• [PROMPT] Search the records that follow and extract every line containing the string "street".

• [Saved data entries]
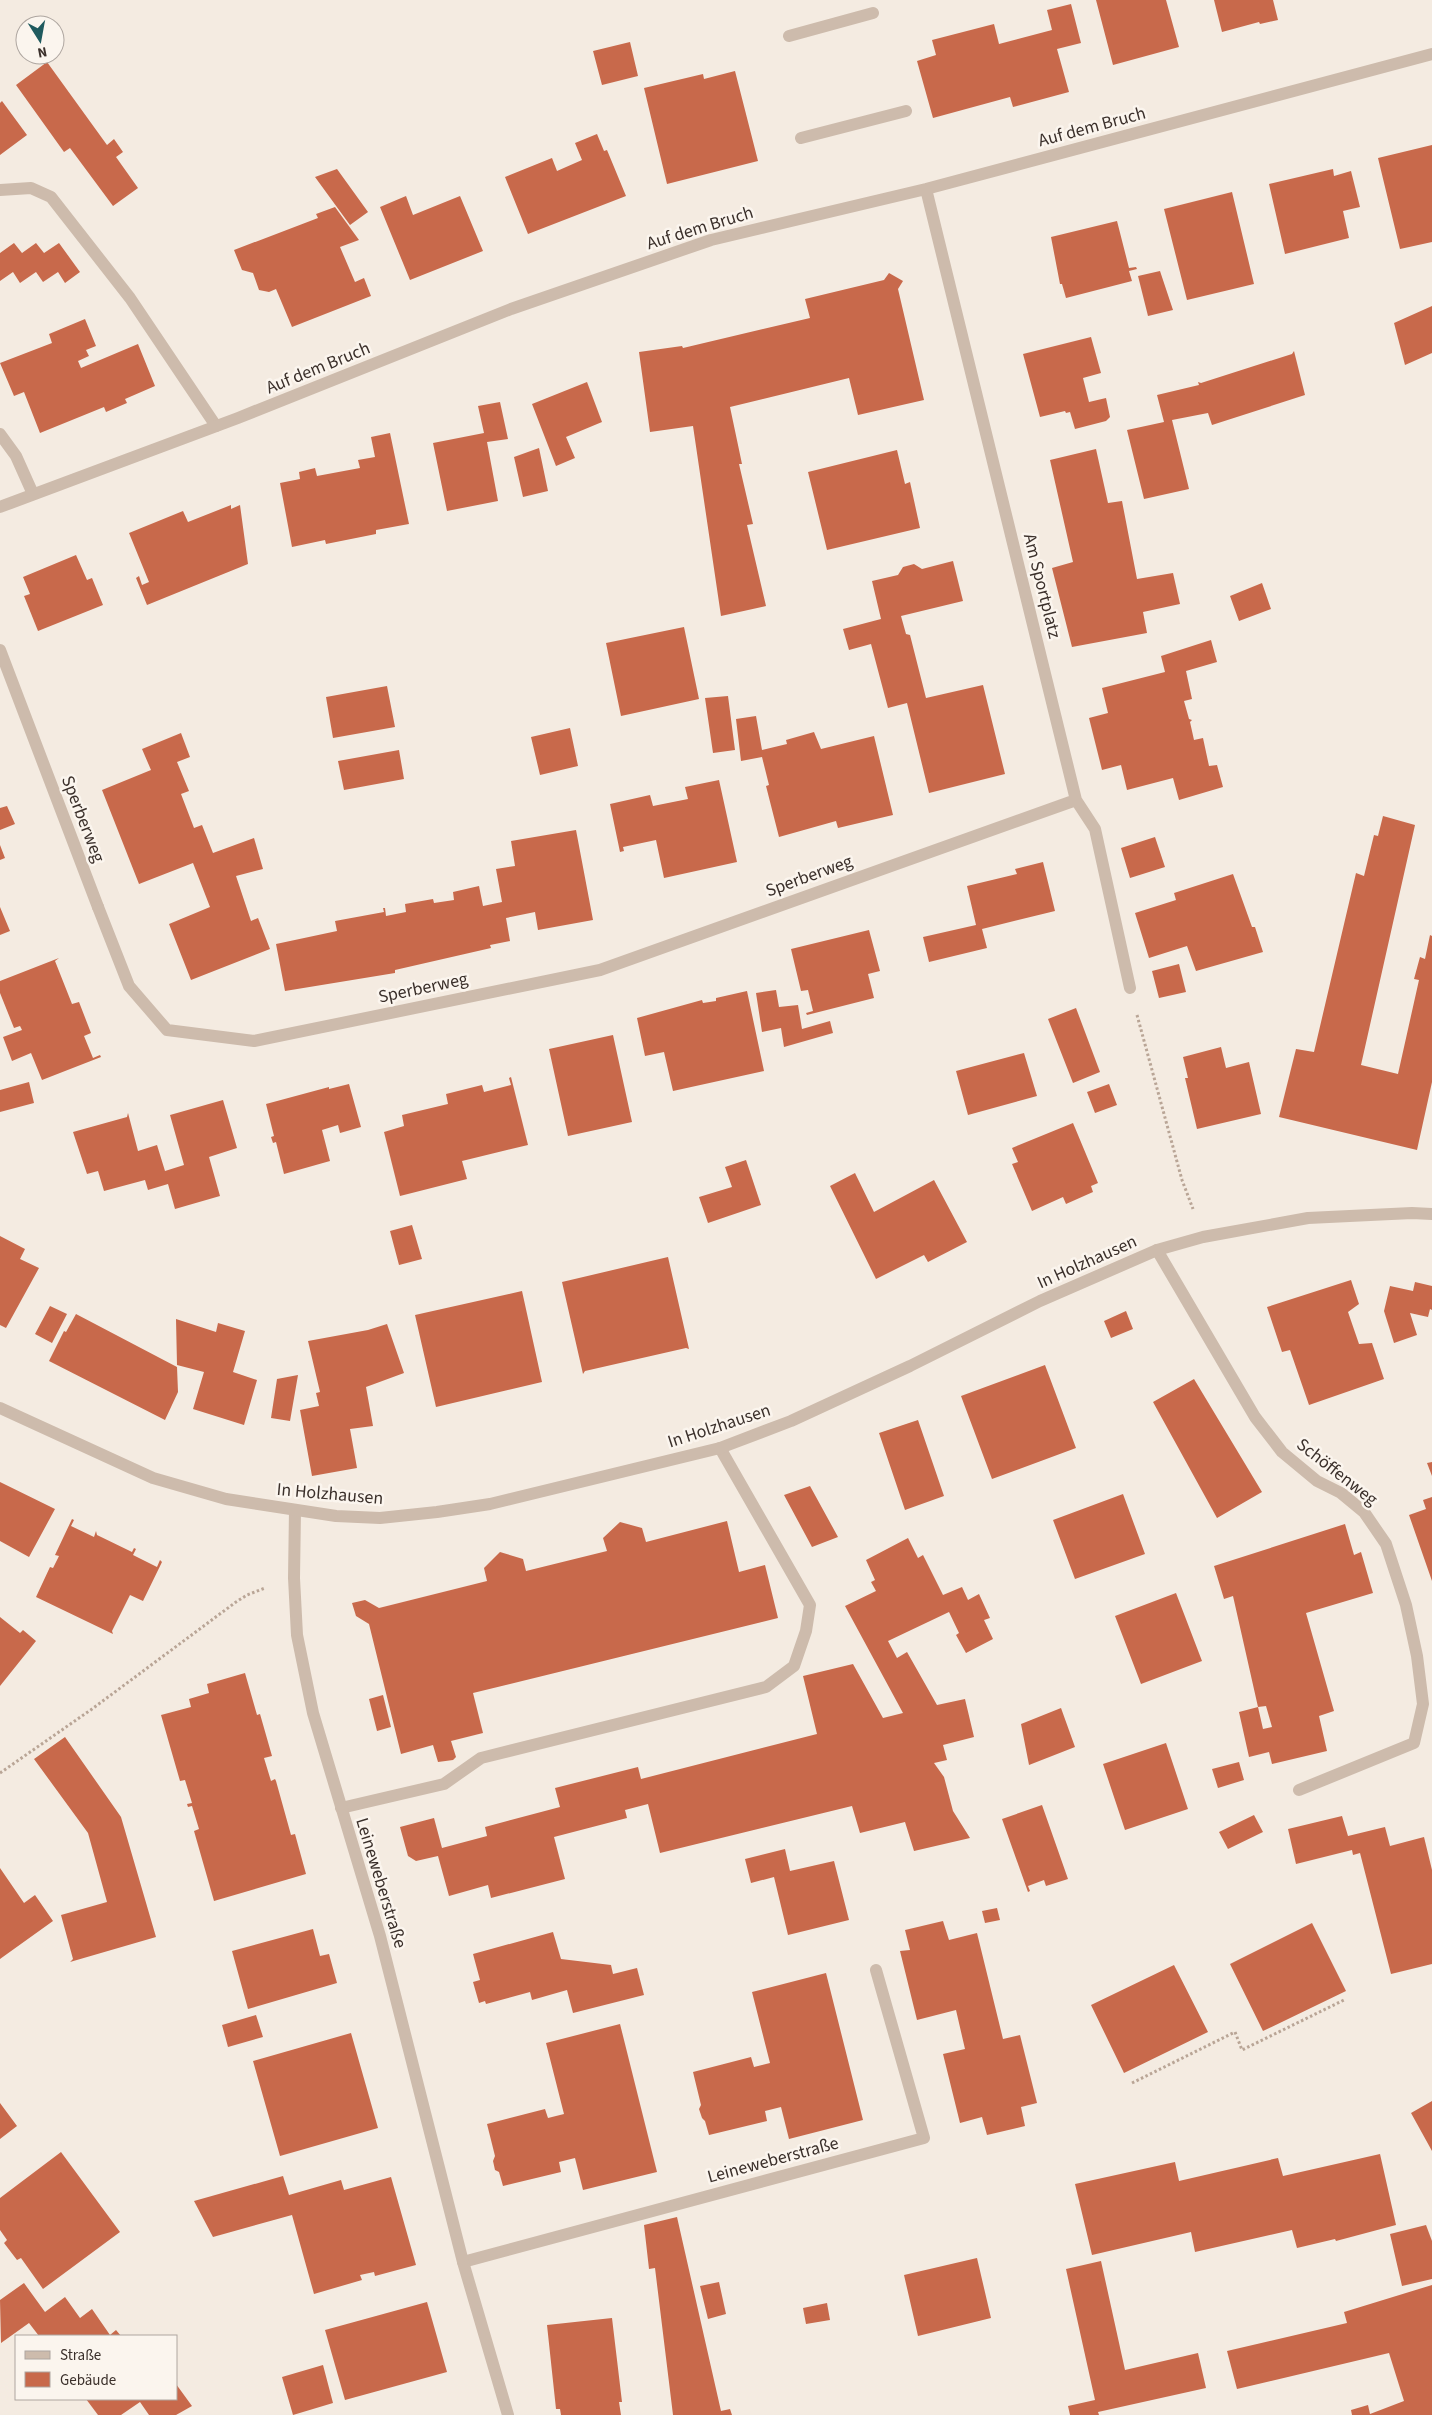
<svg xmlns="http://www.w3.org/2000/svg" width="1432" height="2415" font-family="'Source Sans 3',sans-serif">
<style>
.building{fill:#c8694b}
.lines{fill:none;stroke-linecap:round;stroke-linejoin:round}
.path{stroke:#b9a596;stroke-width:3;stroke-dasharray:2.5 2.5;stroke-linecap:butt}
.service{stroke:#cdbbac;stroke-width:12}
.minor{stroke:#cdbbac;stroke-width:12}
.tertiary{stroke:#cdbbac;stroke-width:12}
.labels{text-anchor:middle;dominant-baseline:central;stroke-width:5;stroke-linejoin:round;paint-order:stroke}
.street-label{font-size:18px;fill:#3b302b;stroke:#fbf5ee}
</style>
<rect width="100%" height="100%" fill="#f4ebe1"/>
<path class="building" d="M1096 0H1166L1179 47 1113 65Z
M1214 0H1273L1278 20 1260 24 1259 22 1222 32Z
M1071 4 1081 43 1057 49 1069 92 1013 107 1010 97 933 118 917 61 936 55 932 40 994 24 999 44 1052 30 1047 10Z
M630 42 638 76 602 85 593 51Z
M47 62 107 145 114 139 123 152 116 157 138 188 113 206 70 148 64 152 16 85Z
M735 71 758 161 667 184 644 88 703 74 704 79Z
M2 101 27 135 0 155V103Z
M597 134 604 151 607 150 626 196 528 234 505 177 552 158 557 171 582 160 575 143Z
M1432 145V242L1400 249 1378 158Z
M337 169 368 212 350 225 315 177Z
M1333 169 1334 176 1351 171 1360 207 1343 211 1349 238 1285 254 1269 184Z
M1232 192 1254 284 1187 300 1164 209Z
M406 196 413 215 460 196 483 251 410 280 380 207Z
M335 207 359 240 340 247 355 282 364 278 371 296 292 327 276 289 269 292 259 290 253 273 242 270 234 250 318 218 316 214Z
M1117 221 1129 268 1136 267 1137 269 1129 271 1132 281 1066 298 1062 284H1060L1051 237Z
M14 243 22 253 36 243 44 253 59 243 80 272 65 283 58 272 43 282 36 272 20 283 13 272 0 281V253Z
M1160 271 1173 310 1148 316 1138 276Z
M889 273 903 281 898 289 924 400 858 415 849 378 730 407 742 464H739L753 524 747 525 766 606 721 616 693 426 650 432 639 352 682 346 683 348 810 318 805 299 884 280Z
M1432 306V353L1405 365 1394 323Z
M85 319 96 346 86 350 89 356 78 361 81 368 138 344 155 386 125 399 127 403 106 412 104 407 40 433 24 392 14 396 0 363 52 343 49 334Z
M1091 337 1101 373 1083 378 1089 402 1106 398 1110 417 1106 421 1075 429 1070 412 1066 413 1065 411 1040 417 1023 354Z
M1294 351 1305 395 1212 425 1208 413 1172 420 1189 489 1144 499 1127 430 1164 422 1157 395 1199 385 1198 382 1201 383 1292 354Z
M587 382 602 422 566 437 575 458 556 466 532 404Z
M500 402 508 439 487 442 498 501 447 511 433 443 484 433 478 406Z
M390 433 409 524 376 530V534L326 544 325 540 292 547 280 483 300 479 299 472 315 468 317 476 360 468 358 460 375 457 371 437Z
M539 448 548 491 523 497 514 457Z
M1096 449 1108 503 1122 501 1137 579 1173 573 1180 604 1143 612 1147 633 1072 647 1052 568 1073 562 1050 460Z
M897 450 905 484 910 482 920 528 827 550 808 472Z
M231 505V509L240 505 248 564 147 605 136 578 139 576 142 585 149 582 129 533 183 511 188 522Z
M76 555 87 580 92 578 103 605 38 631 24 596 30 594 23 577Z
M953 561 963 601 901 616 906 634 910 635 926 698 983 685 1005 774 929 793 907 703 888 708 871 644 849 650 843 629 881 619 872 581 898 575 903 567 914 564 922 569Z
M1262 583 1271 609 1239 621 1230 596Z
M684 627 699 699 621 716 606 643Z
M1211 640 1217 662 1186 671 1192 699 1184 701 1189 719 1192 720 1190 722 1194 740 1203 738 1209 766 1217 765 1223 787 1179 800 1173 778 1127 790 1121 765 1102 770 1089 718 1108 713 1102 688 1165 672 1161 656Z
M387 686 395 727 333 738 326 697Z
M728 696 735 750 713 753 705 698Z
M756 716 762 750 787 744 786 740 814 732 821 749 874 736 893 815 838 828 836 821 779 837 766 786 769 785 762 757 741 761 736 719Z
M570 728 578 766 540 775 531 737Z
M181 733 190 757 177 762 189 791 181 794 194 828 202 825 213 853 254 838 263 869 236 876 251 921 258 918 270 949 191 980 169 924 210 907 193 863 139 884 102 790 151 770 142 749Z
M399 750 404 779 344 790 338 761Z
M719 780 737 862 664 878 656 840 623 847 624 851 620 852 610 804 650 795 653 806 688 799 685 787Z
M7 806 15 824 0 830V808Z
M1383 816 1415 825 1361 1065 1398 1074 1419 980 1414 979 1420 957 1425 959 1430 935 1432 936V1082L1417 1150 1279 1117 1296 1049 1314 1052 1356 873 1364 876 1374 835 1378 836Z
M576 830 593 920 538 930 535 912 506 918 510 941 490 945 491 948 395 970V973L285 991 276 944 337 931 335 921 384 912 383 908H385L386 916 406 912 405 904 433 899 434 903 454 900 453 892 479 886 483 906 502 902 496 869 515 866 511 841Z
M1155 837 1165 867 1130 878 1121 848Z
M0 845 5 858 0 860Z
M1043 862 1055 911 982 929 987 948 929 962 923 937 976 925 967 886 1017 874 1015 869Z
M1233 874 1252 927H1255L1263 952 1196 971 1187 946 1149 958 1135 913 1176 900 1174 893Z
M0 907 10 931 0 935Z
M869 930 880 971 868 974 874 998 807 1015 806 1013 813 1011 808 990 801 991 791 949Z
M59 958 55 961 72 1004 79 1002 91 1033 84 1036 93 1058 100 1055 101 1057 42 1080 31 1053 12 1061 3 1037 22 1030 20 1026 14 1028 0 993V981Z
M1179 964 1186 992 1159 998 1152 971Z
M776 990 779 1007 798 1005 802 1029 830 1021 833 1033 784 1047 781 1028 762 1032 756 993Z
M747 991 764 1071 673 1091 664 1052 645 1056 637 1018 702 1000 703 1003 716 1001V998Z
M1076 1008 1100 1072 1073 1083 1048 1019Z
M613 1035 632 1122 568 1136 549 1049Z
M1221 1047 1226 1068 1249 1062 1261 1114 1197 1129 1185 1078H1188L1183 1057Z
M1024 1053 1037 1096 968 1115 956 1071Z
M511 1077 528 1145 462 1161 467 1179 400 1196 384 1132 404 1126 402 1115 448 1104 446 1094 482 1085 484 1092 511 1085 509 1078Z
M29 1082 34 1103 0 1112V1090Z
M349 1084 361 1127 340 1133 338 1125 322 1130 330 1161 284 1174 276 1142 273 1143 271 1137 274 1136 266 1104 329 1087V1089Z
M1109 1084 1117 1105 1095 1113 1087 1092Z
M223 1100 237 1148 209 1157 220 1196 175 1209 168 1184 148 1190 145 1180 104 1191 98 1171 87 1174 73 1132 127 1117 128 1113 138 1151 157 1145 165 1171 184 1165 170 1115Z
M1073 1123 1098 1183 1091 1186 1093 1192 1066 1204 1063 1197 1032 1211 1012 1164 1018 1162 1012 1148Z
M746 1160 761 1205 708 1223 699 1197 732 1187 725 1167Z
M855 1173 874 1212 934 1180 967 1242 928 1262 924 1255 876 1279 830 1186Z
M412 1225 422 1259 399 1265 390 1231Z
M0 1236 25 1249 20 1259 39 1268 6 1328 0 1325Z
M668 1257 689 1349 686 1348 585 1371 583 1374 562 1282Z
M1351 1280 1359 1304 1348 1312 1359 1344 1372 1343 1384 1379 1309 1405 1290 1350 1282 1352 1267 1307Z
M1415 1282 1432 1286V1310L1430 1309 1428 1317 1410 1313 1417 1335 1394 1343 1384 1311 1390 1286 1413 1291Z
M522 1291 542 1382 436 1407 415 1315Z
M50 1306 67 1314 52 1343 35 1334Z
M1126 1311 1133 1329 1111 1338 1104 1321Z
M76 1314 177 1367 178 1392 165 1420 49 1361 64 1331 66 1332Z
M176 1319 216 1332 218 1323 245 1331 233 1372 257 1380 244 1425 193 1409 204 1372 177 1365Z
M387 1324 404 1373 366 1387 373 1426 350 1429 357 1468 312 1476 300 1410 319 1406 316 1393 320 1392 308 1341 368 1330Z
M1045 1365 1076 1448 992 1479 961 1396Z
M298 1375 290 1421 271 1418 277 1379Z
M1194 1379 1262 1492 1217 1518 1153 1402Z
M918 1420 944 1496 905 1510 879 1433Z
M1432 1462V1476L1427 1463Z
M0 1482 55 1509 29 1557 0 1541Z
M810 1486 838 1537 812 1547 784 1495Z
M1123 1494 1145 1554 1075 1579 1053 1520Z
M1432 1497V1581L1409 1515 1426 1509 1423 1500Z
M72 1519 74 1520 71 1526 94 1537 96 1531 97 1535 132 1552 134 1548 136 1549 133 1555 157 1567 160 1560 162 1562 143 1601 130 1595 112 1631 113 1634 36 1597 50 1567 53 1568 59 1556 55 1555Z
M727 1521 739 1572 765 1565 778 1618 473 1693 483 1733 451 1741 456 1757 453 1760 438 1762 433 1745 401 1754 369 1624 356 1616 352 1603 365 1600 379 1608 487 1581 484 1568 500 1552 523 1559 526 1571 607 1551 603 1538 620 1522 642 1528 646 1542Z
M1345 1524 1354 1555 1361 1552 1373 1593 1306 1613 1334 1711 1319 1716 1327 1751 1272 1764 1269 1752 1249 1757 1239 1712 1258 1707 1263 1729 1272 1727 1266 1706 1258 1707 1233 1596 1224 1599 1214 1566Z
M908 1538 918 1558 923 1555 943 1595 962 1587 968 1600 979 1594 990 1618 984 1620 993 1639 966 1653 956 1635 959 1633 949 1612 888 1641 897 1658 907 1652 937 1705 965 1699 974 1737 943 1745 947 1760 934 1763 944 1777 953 1811 970 1838 914 1851 905 1822 860 1833 852 1806 660 1853 648 1804 625 1810 627 1818 554 1837 565 1879 491 1898 488 1885 449 1896 438 1856 416 1861 408 1856 400 1827 434 1818 442 1848 487 1836 485 1827 560 1807 555 1788 638 1767 641 1779 817 1734 803 1676 853 1664 883 1718 903 1713 845 1606 876 1591 871 1582 875 1580 866 1560Z
M1176 1593 1202 1661 1141 1684 1115 1616Z
M0 1617 20 1633 23 1630 36 1641 0 1686Z
M245 1673 257 1715 260 1714 272 1756 264 1758 271 1781 275 1779 276 1781 291 1835 295 1834 306 1874 214 1901 194 1831 199 1829 192 1806 188 1807 187 1804 192 1803 185 1780 180 1781 161 1715 191 1707 189 1699 209 1693 207 1684Z
M383 1695 391 1727 377 1731 369 1699Z
M1061 1708 1075 1747 1029 1765 1021 1724Z
M65 1737 121 1817 156 1937 70 1962 73 1959 61 1915 107 1902 88 1833 34 1759Z
M1166 1743 1188 1809 1125 1830 1103 1764Z
M1239 1762 1244 1780 1218 1788 1212 1769Z
M1042 1805 1068 1879 1046 1886 1044 1880 1028 1886 1030 1891 1028 1892 1002 1819Z
M1254 1815 1263 1832 1228 1849 1219 1832Z
M1342 1816 1348 1836 1385 1827 1390 1846 1424 1837 1432 1870V1964L1391 1974 1360 1853 1353 1855 1352 1850 1296 1864 1288 1829Z
M785 1849 790 1871 834 1861 849 1920 788 1935 774 1877 751 1883 745 1859Z
M0 1868 24 1903 35 1895 53 1921 0 1959Z
M997 1908 1000 1920 985 1923 982 1911Z
M943 1921 949 1940 977 1933 1003 2039 1020 2035 1037 2103 1021 2107 1025 2126 987 2135 982 2117 960 2123 943 2054 965 2049 956 2010 917 2020 900 1951 910 1950 905 1930Z
M1312 1923 1346 1991 1263 2031 1230 1964Z
M313 1929 320 1956 329 1954 337 1983 248 2009 232 1951Z
M553 1932 561 1959 611 1965 613 1974 637 1968 644 1995 573 2013 567 1990 532 2000 530 1992 486 2004 485 2001 479 2003 473 1982 480 1980 473 1954Z
M1174 1965 1208 2032 1124 2073 1091 2005Z
M826 1973 863 2120 789 2139 781 2107 765 2111 767 2121 709 2135 705 2121 702 2118 699 2109 701 2105 693 2072 751 2057 754 2067 770 2063 752 1992Z
M256 2015 263 2037 228 2047 222 2025Z
M620 2024 657 2172 583 2190 575 2158 559 2162 561 2172 503 2186 499 2172 495 2170 493 2161 495 2156 487 2124 545 2109 548 2118 564 2114 546 2043Z
M351 2033 378 2128 280 2156 253 2061Z
M1432 2101V2151L1411 2113Z
M0 2103 17 2126 0 2139Z
M61 2152 120 2232 43 2289 21 2258 17 2260 4 2243 7 2240 0 2230V2198Z
M1380 2154 1396 2225 1336 2241 1335 2239 1297 2248 1292 2230 1195 2252 1191 2232 1092 2255 1075 2184 1175 2162 1179 2181 1278 2158 1283 2176Z
M283 2176 289 2195 341 2180 344 2190 391 2177 416 2265 375 2276 374 2272 360 2275 362 2280 314 2294 292 2215 213 2237 194 2201Z
M677 2217 721 2411 730 2409 732 2415H673L655 2268 649 2269 644 2225Z
M1426 2225 1432 2241V2279L1402 2286 1390 2234Z
M977 2258 991 2318 918 2336 904 2275Z
M1101 2261 1125 2370 1198 2353 1206 2388 1098 2412 1099 2415H1070L1068 2406 1095 2400 1066 2269Z
M719 2282 726 2314 708 2319 700 2286Z
M24 2283 45 2312 65 2297 80 2318 92 2309 110 2335 116 2330 121 2336H39L29 2323 1 2343 0 2300Z
M1432 2285V2415H1352L1351 2410 1368 2405 1370 2414 1404 2401 1389 2353 1237 2389 1227 2351 1347 2323 1344 2312Z
M427 2302 447 2372 345 2400 325 2330Z
M827 2303 830 2320 806 2324 803 2308Z
M612 2318 622 2402H619L621 2415H561L560 2409H556L547 2325Z
M323 2365 333 2403 293 2415 282 2377Z
M176 2384 192 2406 176 2415H149L140 2402 121 2415H98L86 2399H176Z"/>
<g class="lines">
<path class="path" d="M1137 1015 1182 1180 1193 1209
M0 1773 92 1709 236 1602 247 1595 265 1588
M1132 2083 1235 2032 1242 2050 1344 2000"/>
<path class="service" d="M789 36 873 13
M801 138 906 111
M0 190 31 188 51 197 130 298 216 426
M0 650 98 907
M341 1808 444 1784 481 1758 766 1687 794 1666 806 1631 810 1605 720 1448
M463 2262 924 2138 876 1970"/>
<path class="minor" d="M926 189 1076 800 1095 829 1130 988
M0 434 16 456 33 494
M0 507 238 418 511 309 711 240 926 189 1432 54
M98 907 129 986 167 1030 254 1041 600 970 1076 800
M1157 1250 1255 1417 1282 1452 1317 1481 1341 1493 1364 1512 1386 1544 1406 1605 1417 1656 1423 1704 1414 1743 1299 1790
M295 1510 294 1578 297 1635 313 1713 380 1936 463 2262 508 2415"/>
<path class="tertiary" d="M0 1408 153 1478 226 1499 336 1516 380 1518 437 1512 490 1504 720 1448 791 1421 910 1366 1040 1301 1157 1250 1203 1237 1308 1218 1412 1213 1432 1214"/>
</g>
<g class="labels">
<g class="street-label">
<text transform="translate(1092 127) rotate(-15)">Auf dem Bruch</text>
<text transform="translate(700 228) rotate(-17)">Auf dem Bruch</text>
<text transform="translate(318 368) rotate(-22)">Auf dem Bruch</text>
<text transform="translate(1042 586) rotate(76)">Am Sportplatz</text>
<text transform="translate(83 819) rotate(69)">Sperberweg</text>
<text transform="translate(809 876) rotate(-20)">Sperberweg</text>
<text transform="translate(423 988) rotate(-12)">Sperberweg</text>
<text transform="translate(1087 1262) rotate(-24)">In Holzhausen</text>
<text transform="translate(719 1426) rotate(-18)">In Holzhausen</text>
<text transform="translate(1337 1472) rotate(38)">Schöffenweg</text>
<text transform="translate(330 1494) rotate(5)">In Holzhausen</text>
<text transform="translate(381 1883) rotate(73)">Leineweberstraße</text>
<text transform="translate(773 2160) rotate(-15)">Leineweberstraße</text>
</g>
</g>
<rect x="15" y="2335" width="162" height="65" fill="#fbf5ee" stroke="#aea6a0"/>
<rect x="25" y="2351" width="25" height="8" fill="#cdbbac" stroke="#aea6a0"/>
<text x="60" y="2360" font-size="15" fill="#3b302b">Straße</text>
<rect x="25" y="2372" width="25" height="15" fill="#c8694b" stroke="#aea6a0"/>
<text x="60" y="2385" font-size="15" fill="#3b302b">Gebäude</text>
<g transform="translate(40 40) rotate(169)"><circle r="24" fill="#fbf5ee" stroke="#aea6a0"/>
<path d="M0-4L9 19L0 12L-9 19Z" fill="#1f5a5e"/>
<text y="-8" font-size="14" font-weight="bold" text-anchor="middle" fill="#3b302b">N</text>
</g>
</svg>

• [TASK RESPONSE]
.street-label{font-size:18px;fill:#3b302b;stroke:#fbf5ee}
<g class="street-label">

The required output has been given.